Administrative and Management Activities. Regardless of the "relative importance" and "time spent" tests, a home office qualifies as a principal place of business if it is used regularly to conduct administrative or management activities of a trade or business and is the only fixed location where substantial administrative or management activities are conducted [IRC Sec. 280A(c)(1)]. Administrative or managerial activities include (1) billing customers, (2) keeping books and records, (3) ordering supplies, (4) setting up appointments, and (5) forwarding orders or writing reports.

Calculating the Home-office Deduction

If a space qualifies as a home office, both direct and indirect expenses are deductible, subject to the income limitation discussed below. Direct expenses (e.g., repairs made to the room used for business) are all attributable to business. Expenses that benefit the entire home (e.g., utilities, insurance, interest, property taxes or depreciation) are deducted prorata based on the home office use relative to the total. Often, this allocation is based on square footage, but other methods may be used if more appropriate.

Caution: A portion of most utilities can be deducted if a home office qualifies for deduction. But, the basic charge (including taxes) for the first telephone line provided to a residence is always a personal expense [IRC Sec. 262(b)]. Business long distance charges related to this line plus the business portion of any additional lines to the residence should be deductible.

Net Income Limitation. Home-office deductions (with the exception of otherwise deductible items like mortgage interest and taxes) are limited to the business's net income [IRC Sec. 280A(c)(5)]. The limitation is applied by deducting the business-use portion of the home office expenses in the following order:
(1) expenses allowable as a deduction in any case (e.g., mortgage interest and property taxes), which are fully deductible even if they exceed the business's net income; (2) other expenses, except for depreciation; and (3) depreciation [Prop. Reg. 1.280A-2(i)(5)]. Excess expenses from categories 2. and 3. can be carried forward, but the net income limitation applies in each succeeding year.

Self-employed taxpayers deduct their expenses (including the business portion of expenses deductible regardless of the taxpayer's trade or business activities) "above the line." For employees, home-office deductions are generally itemized miscellaneous deductions, subject to the 2% of AGI floor. But, qualified residential interest and taxes aren't subject to the 2% of AGI limitation. However, the business portion of these expenses reduces the business income available for offset by other home-office deductions.
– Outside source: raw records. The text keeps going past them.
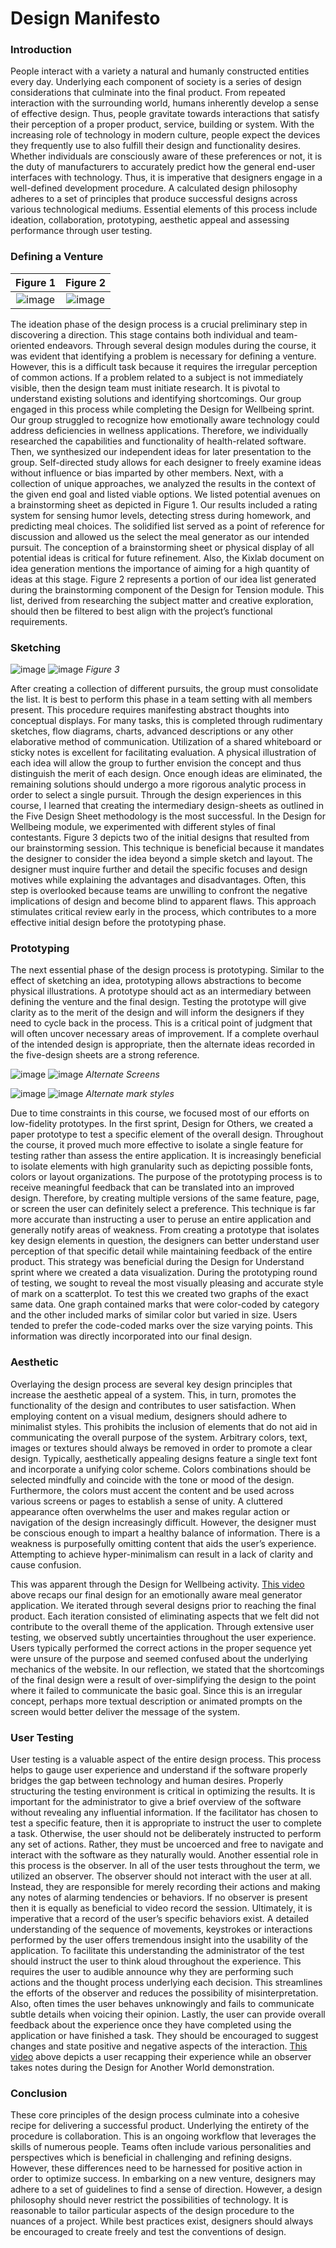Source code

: # Design Manifesto

### Introduction
People interact with a variety a natural and humanly constructed entities every day. Underlying each component of society is a series of design considerations that culminate into the final product. From repeated interaction with the surrounding world, humans inherently develop a sense of effective design. Thus, people gravitate towards interactions that satisfy their perception of a proper product, service, building or system. With the increasing role of technology in modern culture, people expect the devices they frequently use to also fulfill their design and functionality desires. Whether individuals are consciously aware of these preferences or not, it is the duty of manufacturers to accurately predict how the general end-user interfaces with technology. Thus, it is imperative that designers engage in a well-defined development procedure. A calculated design philosophy adheres to a set of principles that produce successful designs across various technological mediums. Essential elements of this process include ideation, collaboration, prototyping, aesthetic appeal and assessing performance through user testing. 

### Defining a Venture

Figure 1                   |  Figure 2
:-------------------------:|:-------------------------:
![image](brainstorm.jpg)  |  ![image](slack-brainstorm.png)

The ideation phase of the design process is a crucial preliminary step in discovering a direction. This stage contains both individual and team-oriented endeavors. Through several design modules during the course, it was evident that identifying a problem is necessary for defining a venture. However, this is a difficult task because it requires the irregular perception of common actions. If a problem related to a subject is not immediately visible, then the design team must initiate research. It is pivotal to understand existing solutions and identifying shortcomings. Our group engaged in this process while completing the Design for Wellbeing sprint. Our group struggled to recognize how emotionally aware technology could address deficiencies in wellness applications. Therefore, we individually researched the capabilities and functionality of health-related software. Then, we synthesized our independent ideas for later presentation to the group. Self-directed study allows for each designer to freely examine ideas without influence or bias imparted by other members. Next, with a collection of unique approaches, we analyzed the results in the context of the given end goal and listed viable options. We listed potential avenues on a brainstorming sheet as depicted in Figure 1. Our results included a rating system for sensing humor levels, detecting stress during homework, and predicting meal choices. The solidified list served as a point of reference for discussion and allowed us the select the meal generator as our intended pursuit. The conception of a brainstorming sheet or physical display of all potential ideas is critical for future refinement. Also, the Kixlab document on idea generation mentions the importance of aiming for a high quantity of ideas at this stage. Figure 2 represents a portion of our idea list generated during the brainstorming component of the Design for Tension module. This list, derived from researching the subject matter and creative exploration, should then be filtered to best align with the project’s functional requirements. 

### Sketching

  
![image](design-sheet-2.jpg)    ![image](design-sheet-3.jpg)
                        *Figure 3*

After creating a collection of different pursuits, the group must consolidate the list. It is best to perform this phase in a team setting with all members present. This procedure requires manifesting abstract thoughts into conceptual displays. For many tasks, this is completed through rudimentary sketches, flow diagrams, charts, advanced descriptions or any other elaborative method of communication. Utilization of a shared whiteboard or sticky notes is excellent for facilitating evaluation. A physical illustration of each idea will allow the group to further envision the concept and thus distinguish the merit of each design. Once enough ideas are eliminated, the remaining solutions should undergo a more rigorous analytic process in order to select a single pursuit. Through the design experiences in this course, I learned that creating the intermediary design-sheets as outlined in the Five Design Sheet methodology is the most successful. In the Design for Wellbeing module, we experimented with different styles of final contestants. Figure 3 depicts two of the initial designs that resulted from our brainstorming session. This technique is beneficial because it mandates the designer to consider the idea beyond a simple sketch and layout. The designer must inquire further and detail the specific focuses and design motives while explaining the advantages and disadvantages. Often, this step is overlooked because teams are unwilling to confront the negative implications of design and become blind to apparent flaws. This approach stimulates critical review early in the process, which contributes to a more effective initial design before the prototyping phase.

### Prototyping
The next essential phase of the design process is prototyping. Similar to the effect of sketching an idea, prototyping allows abstractions to become physical illustrations. A prototype should act as an intermediary between defining the venture and the final design. Testing the prototype will give clarity as to the merit of the design and will inform the designers if they need to cycle back in the process. This is a critical point of judgment that will often uncover necessary areas of improvement. If a complete overhaul of the intended design is appropriate, then the alternate ideas recorded in the five-design sheets are a strong reference. 
 
![image](app-prototype-2.JPG)    ![image](app-prototype.JPG)
                  *Alternate Screens*

![image](color-data-vis%20AM.png)    ![image](size-data-vis.png)
                  *Alternate mark styles*

Due to time constraints in this course, we focused most of our efforts on low-fidelity prototypes. In the first sprint, Design for Others, we created a paper prototype to test a specific element of the overall design. Throughout the course, it proved much more effective to isolate a single feature for testing rather than assess the entire application. It is increasingly beneficial to isolate elements with high granularity such as depicting possible fonts, colors or layout organizations. The purpose of the prototyping process is to receive meaningful feedback that can be translated into an improved design. Therefore, by creating multiple versions of the same feature, page, or screen the user can definitely select a preference. This technique is far more accurate than instructing a user to peruse an entire application and generally notify areas of weakness. From creating a prototype that isolates key design elements in question, the designers can better understand user perception of that specific detail while maintaining feedback of the entire product. This strategy was beneficial during the Design for Understand sprint where we created a data visualization. During the prototyping round of testing, we sought to reveal the most visually pleasing and accurate style of mark on a scatterplot. To test this we created two graphs of the exact same data. One graph contained marks that were color-coded by category and the other included marks of similar color but varied in size. Users tended to prefer the code-coded marks over the size varying points. This information was directly incorporated into our final design. 

### Aesthetic
Overlaying the design process are several key design principles that increase the aesthetic appeal of a system. This, in turn, promotes the functionality of the design and contributes to user satisfaction. When employing content on a visual medium, designers should adhere to minimalist styles. This prohibits the inclusion of elements that do not aid in communicating the overall purpose of the system. Arbitrary colors, text, images or textures should always be removed in order to promote a clear design. Typically, aesthetically appealing designs feature a single text font and incorporate a unifying color scheme. Colors combinations should be selected mindfully and coincide with the tone or mood of the design. Furthermore, the colors must accent the content and be used across various screens or pages to establish a sense of unity. A cluttered appearance often overwhelms the user and makes regular action or navigation of the design increasingly difficult. However, the designer must be conscious enough to impart a healthy balance of information. There is a weakness is purposefully omitting content that aids the user’s experience. Attempting to achieve hyper-minimalism can result in a lack of clarity and cause confusion. 

This was apparent through the Design for Wellbeing activity. [This video](https://www.youtube.com/watch?v=M3CerGFKxnU) above recaps our final design for an emotionally aware meal generator application. We iterated through several designs prior to reaching the final product. Each iteration consisted of eliminating aspects that we felt did not contribute to the overall theme of the application. Through extensive user testing, we observed subtly uncertainties throughout the user experience. Users typically performed the correct actions in the proper sequence yet were unsure of the purpose and seemed confused about the underlying mechanics of the website. In our reflection, we stated that the shortcomings of the final design were a result of over-simplifying the design to the point where it failed to communicate the basic goal. Since this is an irregular concept, perhaps more textual description or animated prompts on the screen would better deliver the message of the system.

### User Testing
User testing is a valuable aspect of the entire design process. This process helps to gauge user experience and understand if the software properly bridges the gap between technology and human desires. Properly structuring the testing environment is critical in optimizing the results. It is important for the administrator to give a brief overview of the software without revealing any influential information. If the facilitator has chosen to test a specific feature, then it is appropriate to instruct the user to complete a task. Otherwise, the user should not be deliberately instructed to perform any set of actions. Rather, they must be uncoerced and free to navigate and interact with the software as they naturally would. Another essential role in this process is the observer. In all of the user tests throughout the term, we utilized an observer. The observer should not interact with the user at all. Instead, they are responsible for merely recording their actions and making any notes of alarming tendencies or behaviors. If no observer is present then it is equally as beneficial to video record the session. Ultimately, it is imperative that a record of the user’s specific behaviors exist. A detailed understanding of the sequence of movements, keystrokes or interactions performed by the user offers tremendous insight into the usability of the application. To facilitate this understanding the administrator of the test should instruct the user to think aloud throughout the experience. This requires the user to audible announce why they are performing such actions and the thought process underlying each decision. This streamlines the efforts of the observer and reduces the possibility of misinterpretation. Also, often times the user behaves unknowingly and fails to communicate subtle details when voicing their opinion. Lastly, the user can provide overall feedback about the experience once they have completed using the application or have finished a task. They should be encouraged to suggest changes and state positive and negative aspects of the interaction. [This video](https://youtu.be/DNurOfk4kIs) above depicts a user recapping their experience while an observer takes notes during the Design for Another World demonstration.


### Conclusion
These core principles of the design process culminate into a cohesive recipe for delivering a successful product. Underlying the entirety of the procedure is collaboration. This is an ongoing workflow that leverages the skills of numerous people. Teams often include various personalities and perspectives which is beneficial in challenging and refining designs. However, these differences need to be harnessed for positive action in order to optimize success. In embarking on a new venture, designers may adhere to a set of guidelines to find a sense of direction. However, a design philosophy should never restrict the possibilities of technology. It is reasonable to tailor particular aspects of the design procedure to the nuances of a project. While best practices exist, designers should always be encouraged to create freely and test the conventions of design.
How a Deductible Home Office Affects the Home Sale Gain Exclusion

Generally, taxpayers can exclude up to $250,000 ($500,000 for joint filers) of gain on the sale of a principal residence used as such for at least 2 of the 5 years preceding the sale. This exclusion applies even if part of the dwelling was used as a deductible home office. However, the exclusion doesn't apply to a home office that's in a separate dwelling, nor does it apply to depreciation deductions for periods after 5/6/97 [IRC Sec. 121(d)(6)]. Instead, that depreciation (i.e., unrecaptured Section 1250 gain) is taxed (generally subject to a 25% maximum tax rate) to the extent gain is realized on the home's eventual sale. This applies to depreciation that is allowed or allowable. Gain can't be avoided by foregoing depreciation deductions [IRC Secs. 121(d)(6) and 1250(b)(3)]. Still, that's not a bad deal, considering the depreciation generated a benefit at the ordinary income rate, but is recaptured as income subject to a 25% maximum rate. And, that doesn't even consider the time value of money.

Example 3: James has used part of his home as a deductible office ever since he bought it 9 years ago. He has deducted $12,000 of post-5/6/97 depreciation on the home office. In 2004, he sells the home at a $150,000 gain. James meets the 2-out-of-5 year test for the part of his home not used as an office. Because the office is in the same dwelling unit as the residential portion of the home, James reports a single gain of $150,000, of which he excludes $138,000 ($150,000 - $12,000 unrecaptured Section 1250 gain, which is subject to a 25% maximum rate).